# Rygaard's New Greenhorn



## Meadow Beaver (May 6, 2009)

Boy all I have to say is, they aren't being very good to him.


----------



## TDunk (May 6, 2009)

I understand the whole "let him learn for himself" tactics. But when you get someone thats never done that type of work before, you have to teach and show him first. That's like putting me on a lobster boat. I'd be :censored: lost unless someone showed me the basics. I'd like to see the son get off his flattened seat for a day and back up all his talk.


----------



## JCBearss (May 6, 2009)

The kid tripping was funny had to rewind it on DVR a couple of times


----------



## 2dogs (May 6, 2009)

This new emploee treatment is an invitation for an OSHA visit. It is against the law (CFR) to not train an employee or to not show him how to operate any equipment under his care. If I were Rygard's insurer I would visit then too.


----------



## Meadow Beaver (May 6, 2009)

2dogs said:


> This new emploee treatment is an invitation for an OSHA visit. It is against the law (CFR) to not train an employee or to not show him how to operate any equipment under his care. If I were Rygard's insurer I would visit then too.



:agree2:, He's gonna get killed with Gabe Rygaard's "teaching skills". Gabe thinks " oh he's gonna learn the hard way cuz the last guy didn't learn anything so why should I teach this guy". 

*Well Gabe listen very carefully because I hope you read this, the last guy learned quite a bit in short period of time, he just never wanted to do the job. This guy has the drive to do the job, but he isn't going to if you don't teach him anything.*


----------



## JCBearss (May 6, 2009)

Why would tons o fun care...klike I said not very nice or human people just a jackass


----------



## TDunk (May 6, 2009)

JCBearss said:


> The kid tripping was funny had to rewind it on DVR a couple of times



That was pretty funny. But to give the kid credit he got back to his feet and kept going.


----------



## Brmorgan (May 6, 2009)

I do very well at learning by trial and error, but I still like to have somebody show me the basics when I'm doing something that's new to me. Just show me a couple times how to do the job, and what to do if things go wrong, and I'm usually fine on my own after that. 

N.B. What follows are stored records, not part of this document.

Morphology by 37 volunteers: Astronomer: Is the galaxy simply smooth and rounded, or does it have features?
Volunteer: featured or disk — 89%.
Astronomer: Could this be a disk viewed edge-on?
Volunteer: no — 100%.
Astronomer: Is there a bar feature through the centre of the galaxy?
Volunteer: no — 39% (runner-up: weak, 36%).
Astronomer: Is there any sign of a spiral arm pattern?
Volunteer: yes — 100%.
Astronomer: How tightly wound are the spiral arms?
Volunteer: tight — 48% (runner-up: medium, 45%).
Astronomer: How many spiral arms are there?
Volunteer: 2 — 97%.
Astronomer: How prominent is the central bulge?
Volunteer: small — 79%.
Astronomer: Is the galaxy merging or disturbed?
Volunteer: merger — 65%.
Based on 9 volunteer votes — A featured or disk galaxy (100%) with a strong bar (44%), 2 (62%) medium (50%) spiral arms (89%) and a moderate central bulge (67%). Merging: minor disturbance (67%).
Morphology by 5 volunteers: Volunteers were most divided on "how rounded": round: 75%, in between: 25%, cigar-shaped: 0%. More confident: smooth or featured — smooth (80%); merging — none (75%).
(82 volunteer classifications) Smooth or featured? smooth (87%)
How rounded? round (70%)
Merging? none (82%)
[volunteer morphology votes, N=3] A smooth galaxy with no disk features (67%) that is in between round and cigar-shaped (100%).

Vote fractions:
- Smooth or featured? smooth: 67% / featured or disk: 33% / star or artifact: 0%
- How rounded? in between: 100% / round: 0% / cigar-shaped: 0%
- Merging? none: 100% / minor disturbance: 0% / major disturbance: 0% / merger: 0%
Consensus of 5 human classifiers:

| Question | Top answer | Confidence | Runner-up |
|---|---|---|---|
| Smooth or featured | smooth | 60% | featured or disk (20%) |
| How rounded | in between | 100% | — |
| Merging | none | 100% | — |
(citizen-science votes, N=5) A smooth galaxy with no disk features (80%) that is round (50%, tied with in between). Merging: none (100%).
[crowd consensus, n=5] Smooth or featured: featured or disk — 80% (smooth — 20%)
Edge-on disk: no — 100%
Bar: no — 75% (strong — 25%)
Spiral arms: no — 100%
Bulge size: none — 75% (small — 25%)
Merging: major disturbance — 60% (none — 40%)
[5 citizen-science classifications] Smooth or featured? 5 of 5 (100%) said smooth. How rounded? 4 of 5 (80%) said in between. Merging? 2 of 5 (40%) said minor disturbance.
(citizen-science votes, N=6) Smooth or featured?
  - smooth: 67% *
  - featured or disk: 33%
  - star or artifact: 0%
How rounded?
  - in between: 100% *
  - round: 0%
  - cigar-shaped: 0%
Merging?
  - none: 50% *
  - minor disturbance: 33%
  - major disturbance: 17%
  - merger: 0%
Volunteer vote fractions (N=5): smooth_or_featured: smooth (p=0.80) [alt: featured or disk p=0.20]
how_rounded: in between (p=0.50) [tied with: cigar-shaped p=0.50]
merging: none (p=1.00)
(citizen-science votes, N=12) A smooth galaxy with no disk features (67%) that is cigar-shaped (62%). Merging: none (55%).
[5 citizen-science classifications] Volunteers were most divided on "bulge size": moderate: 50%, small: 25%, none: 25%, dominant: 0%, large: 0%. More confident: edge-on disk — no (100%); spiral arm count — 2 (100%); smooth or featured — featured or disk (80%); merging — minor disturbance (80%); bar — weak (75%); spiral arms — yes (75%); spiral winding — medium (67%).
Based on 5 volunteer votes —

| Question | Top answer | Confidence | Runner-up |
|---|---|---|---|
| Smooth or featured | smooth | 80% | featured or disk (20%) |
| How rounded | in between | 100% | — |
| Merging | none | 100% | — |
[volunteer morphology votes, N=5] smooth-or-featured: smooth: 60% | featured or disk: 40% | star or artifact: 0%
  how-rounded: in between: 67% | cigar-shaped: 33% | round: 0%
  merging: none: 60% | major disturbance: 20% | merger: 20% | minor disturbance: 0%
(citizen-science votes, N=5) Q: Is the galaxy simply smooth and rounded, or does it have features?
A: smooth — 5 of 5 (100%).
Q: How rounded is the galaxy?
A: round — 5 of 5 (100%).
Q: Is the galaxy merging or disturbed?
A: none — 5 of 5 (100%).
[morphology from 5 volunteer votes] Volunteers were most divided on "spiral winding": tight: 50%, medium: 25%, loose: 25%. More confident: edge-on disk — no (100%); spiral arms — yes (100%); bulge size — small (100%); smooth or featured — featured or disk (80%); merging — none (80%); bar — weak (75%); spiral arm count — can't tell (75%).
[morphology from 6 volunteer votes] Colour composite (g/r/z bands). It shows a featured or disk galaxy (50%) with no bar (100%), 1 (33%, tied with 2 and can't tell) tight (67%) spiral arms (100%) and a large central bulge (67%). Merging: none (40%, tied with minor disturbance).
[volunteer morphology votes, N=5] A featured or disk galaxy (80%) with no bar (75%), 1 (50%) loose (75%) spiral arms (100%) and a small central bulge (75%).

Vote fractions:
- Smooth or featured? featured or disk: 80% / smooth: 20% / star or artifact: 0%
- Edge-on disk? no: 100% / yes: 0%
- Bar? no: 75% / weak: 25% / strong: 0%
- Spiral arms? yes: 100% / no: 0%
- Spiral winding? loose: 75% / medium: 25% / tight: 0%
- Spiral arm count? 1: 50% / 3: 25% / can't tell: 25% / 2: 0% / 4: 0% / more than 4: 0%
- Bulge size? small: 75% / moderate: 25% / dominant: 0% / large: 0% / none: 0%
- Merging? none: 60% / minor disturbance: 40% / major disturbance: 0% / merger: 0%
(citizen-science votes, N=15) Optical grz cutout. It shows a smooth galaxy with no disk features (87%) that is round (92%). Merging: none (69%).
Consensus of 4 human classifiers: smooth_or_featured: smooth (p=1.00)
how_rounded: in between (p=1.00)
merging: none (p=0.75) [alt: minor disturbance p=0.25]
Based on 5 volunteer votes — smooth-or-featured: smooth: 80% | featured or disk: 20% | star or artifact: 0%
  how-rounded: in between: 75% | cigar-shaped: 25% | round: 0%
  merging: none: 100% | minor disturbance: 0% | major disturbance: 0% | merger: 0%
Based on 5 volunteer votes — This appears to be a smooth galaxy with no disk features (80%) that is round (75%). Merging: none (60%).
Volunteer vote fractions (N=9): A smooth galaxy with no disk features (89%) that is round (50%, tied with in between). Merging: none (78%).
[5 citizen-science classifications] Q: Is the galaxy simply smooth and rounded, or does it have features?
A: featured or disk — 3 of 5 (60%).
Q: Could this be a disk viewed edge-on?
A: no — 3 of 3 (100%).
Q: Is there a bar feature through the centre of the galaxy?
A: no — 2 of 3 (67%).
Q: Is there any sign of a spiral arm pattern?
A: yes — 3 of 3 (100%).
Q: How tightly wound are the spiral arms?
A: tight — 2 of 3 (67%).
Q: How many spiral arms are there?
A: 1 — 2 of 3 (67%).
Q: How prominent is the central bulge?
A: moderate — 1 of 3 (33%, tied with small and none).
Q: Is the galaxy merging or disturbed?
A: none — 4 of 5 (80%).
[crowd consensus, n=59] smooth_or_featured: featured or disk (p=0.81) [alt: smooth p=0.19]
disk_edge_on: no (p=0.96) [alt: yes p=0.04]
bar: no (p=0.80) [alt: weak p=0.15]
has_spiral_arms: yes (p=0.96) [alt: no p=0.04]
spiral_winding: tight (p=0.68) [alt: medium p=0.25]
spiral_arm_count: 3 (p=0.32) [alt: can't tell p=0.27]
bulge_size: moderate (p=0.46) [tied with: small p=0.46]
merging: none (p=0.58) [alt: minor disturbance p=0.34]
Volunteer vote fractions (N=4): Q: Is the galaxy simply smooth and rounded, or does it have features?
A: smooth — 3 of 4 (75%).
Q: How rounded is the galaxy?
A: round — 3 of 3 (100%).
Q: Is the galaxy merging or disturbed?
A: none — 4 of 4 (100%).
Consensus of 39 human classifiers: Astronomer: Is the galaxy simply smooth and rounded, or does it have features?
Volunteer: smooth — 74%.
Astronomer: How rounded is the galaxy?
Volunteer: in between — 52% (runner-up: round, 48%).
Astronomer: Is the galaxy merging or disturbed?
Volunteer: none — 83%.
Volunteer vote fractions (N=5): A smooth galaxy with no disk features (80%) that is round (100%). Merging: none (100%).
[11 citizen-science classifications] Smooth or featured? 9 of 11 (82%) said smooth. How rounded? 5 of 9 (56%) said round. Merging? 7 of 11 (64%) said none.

Gabe is a total douche. You don't just tell someone to go out on a landing green and see if they can figure out choker cables all on their own. At the least it's an accident waiting to happen, as seen when he ran out prematurely. I've had a couple bosses like that in the past - they don't show you how to do something properly and then tear your ear off for not doing it exactly the way they want it done. I can't figure people like this out. It's in his best interest to spend as much time as possible with a new guy showing him the ropes. Ideally this will result in the noob being able to work efficiently on his own sooner, not to mention while being safer and making fewer mistakes.

I place a lot of the blame for Brad's "failures" directly in Gabe's hands. Sure, he maybe wasn't accustomed to the hard work that logging involves (and probably didn't know exactly what he was getting into in the beginning) and needed a bit of an upgrade in the work ethic department, but at least he was willing to go outside his comfort zone and try something new to pay the bills. I'd be equally lost and useless if I were to get a job in an office pushing a pen, so I can't fault him too much. The new guy looks like he should work out just fine if they'd be willing to put some effort into training him. I bet if you had him working under Daryl from Gustafson's crew from last year he'd be a very capable worker in a short amount of time.


----------



## welder15725 (May 6, 2009)

yeah throw gabe out running chokers down...you thought it was funny when the greenhorn tripped wait till gabe gets to runnin and flips end for end


----------



## Cope (May 6, 2009)

welder15725 said:


> yeah throw gabe out running chokers down...you thought it was funny when the greenhorn tripped wait till gabe gets to runnin and flips end for end



That's no fair. If Gabe was running chokers down he might actually work up a sweat, which would put him in unfamiliar territory. I would guess the only sweat he ever has is simply from sitting around with all that extra insulation.


----------



## Kunes (May 6, 2009)

Im Pretty sure they would have to tie gabe off in a choker after about 45min of work


----------